**Material shown**

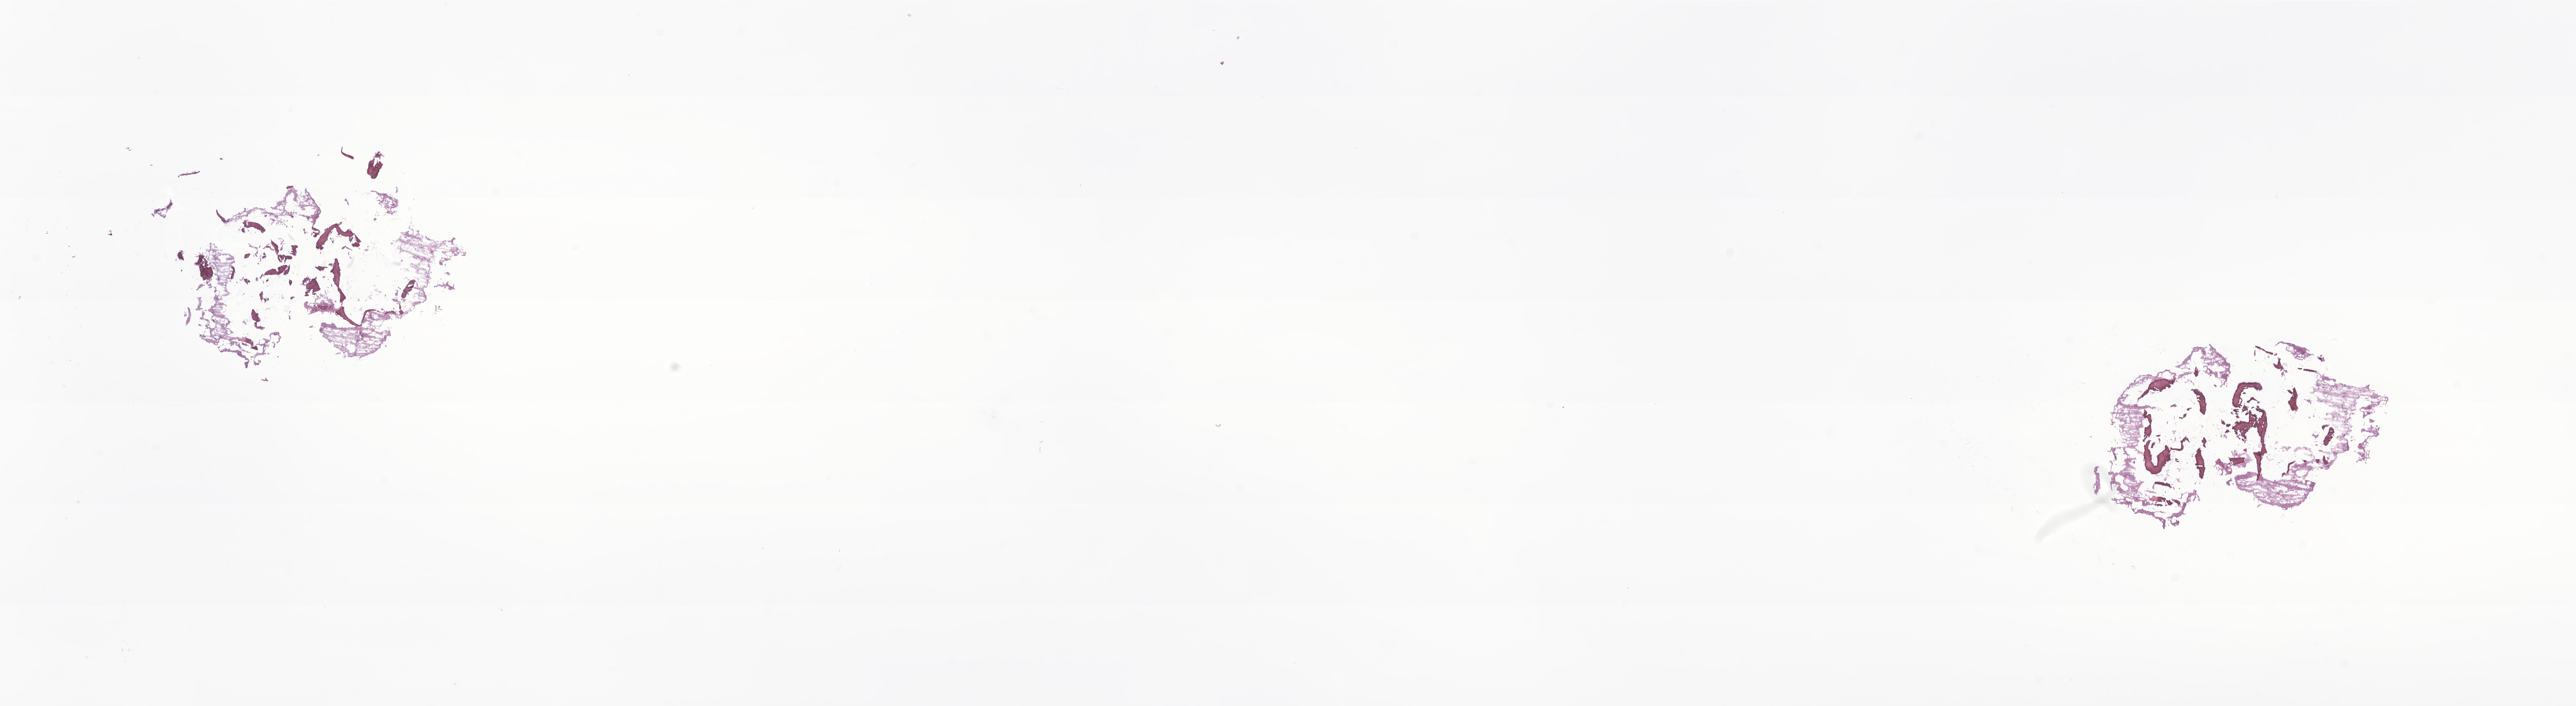
Whole-slide image, H&E stain of tumor tissue from the cerebellum — low-resolution overview of the scanned area, about 27.0 x 7.4 mm; frozen section. Male patient, age 78 months (6 years 6 months).
Diagnosis (ICD-O-3 morphology term): Pilocytic astrocytoma.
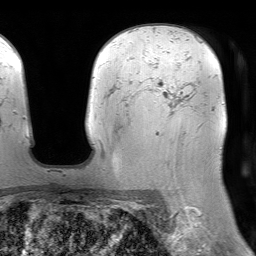
Breast MRI (dynamic contrast-enhanced), one axial slice. Slice 54 of 64 in the series (ordered by position). Cropped to one breast. Dynamic contrast-enhanced series, time point 2 of 7 at this slice position (early post-contrast). 1.5 T. TE 4.6 ms, TR 7.2 ms. 2.5 mm slice thickness. 256 × 256 image matrix, field of view 230 × 230 mm. Female patient.
Outlined on this slice (semi-automatically segmented with operator editing):
- enhancing-tissue mask used for the functional tumour volume (all voxels passing the contrast-enhancement thresholds inside the analysis volume; usually the tumour): bounding box (x1, y1, x2, y2) in pixels: (147, 78, 165, 91)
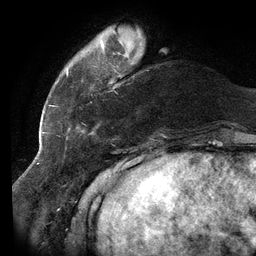
Breast MRI (dynamic contrast-enhanced), one axial slice; position 27 of 134 along the scan axis; cropped to one breast; dynamic contrast-enhanced series, time point 2 of 6 at this slice position (early post-contrast); 3 T; TE 2.7 ms, TR 6.5 ms; 1.2 mm slice thickness; 256 × 256 image matrix. Female patient.
Annotated regions visible in this slice (semi-automatic segmentation, software-assisted and operator-edited):
- enhancing-tissue mask used for the functional tumour volume (all voxels passing the contrast-enhancement thresholds inside the analysis volume; usually the tumour): bounding box (x1, y1, x2, y2) in pixels: (58, 41, 118, 138)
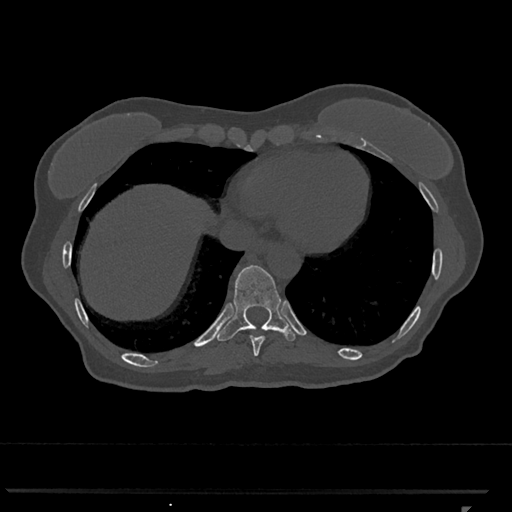
CT including the spine, one axial slice; slice 585 of 793 in the series (ordered by position); reconstruction kernel Br40s/3; bone window (W 1800 / L 400 HU); 0.5 mm slice thickness; 512 × 512 image matrix, field of view 380 × 380 mm. Female patient, age 62 years. From the clinical record (not read from this slice): primary cancer: renal.
Outlined on this slice (semi-automatically segmented with operator editing):
- T10 vertebra: bounding box (x1, y1, x2, y2) in pixels: (217, 265, 297, 341)
- T9 vertebra: (250, 336, 265, 357)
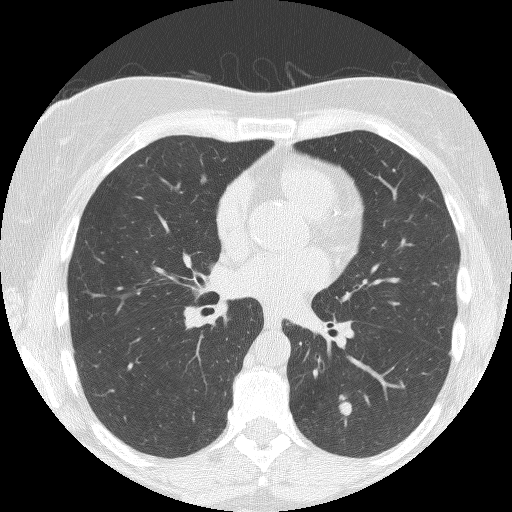
Axial slice from a low-dose chest CT screening exam, second annual screen, lung window (W 1500 / L -600 HU), 2.5 mm slice thickness, lung (sharp) reconstruction kernel (BONE), 120 kVp, slice 73 of 150 in the series. Female participant, aged 60 years at enrolment. Former smoker at enrolment.
Expert reader's lesion annotation, bounding box (x1, y1, x2, y2) in pixels: (321, 383, 360, 425). Reader record for this screening exam (exam-level; its link to the box is not recorded): non-calcified nodule or mass ≥4 mm, left lower lobe, 16 × 7 mm, smooth margins, soft tissue attenuation, pre-existing on the prior screen: no. Later outcome: lung cancer diagnosed 54 days after this screen — small cell carcinoma, NOS, left lower lobe, stage IIA (AJCC 6th edition), 12 mm at pathology.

**What is being asked**
Copy the data exactly. Any picture it contains is to be omitted.

**Completed exercise**
Whole-slide image, H&E stain of tumor tissue from the cerebellum — low-resolution overview of the scanned area, about 27.0 x 7.4 mm; frozen section. Male patient, age 78 months (6 years 6 months).
Diagnosis (ICD-O-3 morphology term): Pilocytic astrocytoma.
Breast MRI (dynamic contrast-enhanced), one axial slice. Slice 54 of 64 in the series (ordered by position). Cropped to one breast. Dynamic contrast-enhanced series, time point 2 of 7 at this slice position (early post-contrast). 1.5 T. TE 4.6 ms, TR 7.2 ms. 2.5 mm slice thickness. 256 × 256 image matrix, field of view 230 × 230 mm. Female patient.
Outlined on this slice (semi-automatically segmented with operator editing):
- enhancing-tissue mask used for the functional tumour volume (all voxels passing the contrast-enhancement thresholds inside the analysis volume; usually the tumour): bounding box (x1, y1, x2, y2) in pixels: (147, 78, 165, 91)
Breast MRI (dynamic contrast-enhanced), one axial slice; position 27 of 134 along the scan axis; cropped to one breast; dynamic contrast-enhanced series, time point 2 of 6 at this slice position (early post-contrast); 3 T; TE 2.7 ms, TR 6.5 ms; 1.2 mm slice thickness; 256 × 256 image matrix. Female patient.
Annotated regions visible in this slice (semi-automatic segmentation, software-assisted and operator-edited):
- enhancing-tissue mask used for the functional tumour volume (all voxels passing the contrast-enhancement thresholds inside the analysis volume; usually the tumour): bounding box (x1, y1, x2, y2) in pixels: (58, 41, 118, 138)
CT including the spine, one axial slice; slice 585 of 793 in the series (ordered by position); reconstruction kernel Br40s/3; bone window (W 1800 / L 400 HU); 0.5 mm slice thickness; 512 × 512 image matrix, field of view 380 × 380 mm. Female patient, age 62 years. From the clinical record (not read from this slice): primary cancer: renal.
Outlined on this slice (semi-automatically segmented with operator editing):
- T10 vertebra: bounding box (x1, y1, x2, y2) in pixels: (217, 265, 297, 341)
- T9 vertebra: (250, 336, 265, 357)
Axial slice from a low-dose chest CT screening exam, second annual screen, lung window (W 1500 / L -600 HU), 2.5 mm slice thickness, lung (sharp) reconstruction kernel (BONE), 120 kVp, slice 73 of 150 in the series. Female participant, aged 60 years at enrolment. Former smoker at enrolment.
Expert reader's lesion annotation, bounding box (x1, y1, x2, y2) in pixels: (321, 383, 360, 425). Reader record for this screening exam (exam-level; its link to the box is not recorded): non-calcified nodule or mass ≥4 mm, left lower lobe, 16 × 7 mm, smooth margins, soft tissue attenuation, pre-existing on the prior screen: no. Later outcome: lung cancer diagnosed 54 days after this screen — small cell carcinoma, NOS, left lower lobe, stage IIA (AJCC 6th edition), 12 mm at pathology.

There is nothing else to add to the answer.